== Segment start ==
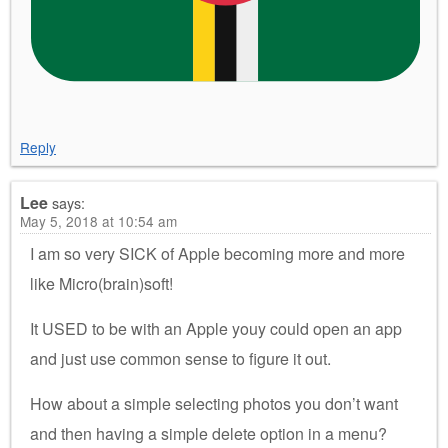
Reply
Lee
says:
May 5, 2018 at 10:54 am
I am so very SICK of Apple becoming more and more
like Micro(brain)soft!
It USED to be with an Apple youy could open an app
and just use common sense to figure it out.
How about a simple selecting photos you don’t want
and then having a simple delete option in a menu?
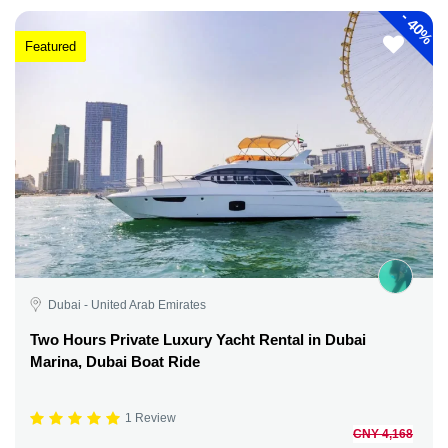
-
40%
Featured
Dubai - United Arab Emirates
Two Hours Private Luxury Yacht Rental in Dubai
Marina, Dubai Boat Ride
1 Review
CNY 4,168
== Segment end ==
_EXERCISE DIRECTIONS_. An exact transcription of the listing is required, and it must contain no pictures.

_SOLUTION FOR THIS PROBLEM_.
Reply
Lee
says:
May 5, 2018 at 10:54 am
I am so very SICK of Apple becoming more and more
like Micro(brain)soft!
It USED to be with an Apple youy could open an app
and just use common sense to figure it out.
How about a simple selecting photos you don’t want
and then having a simple delete option in a menu?
-
40%
Featured
Dubai - United Arab Emirates
Two Hours Private Luxury Yacht Rental in Dubai
Marina, Dubai Boat Ride
1 Review
CNY 4,168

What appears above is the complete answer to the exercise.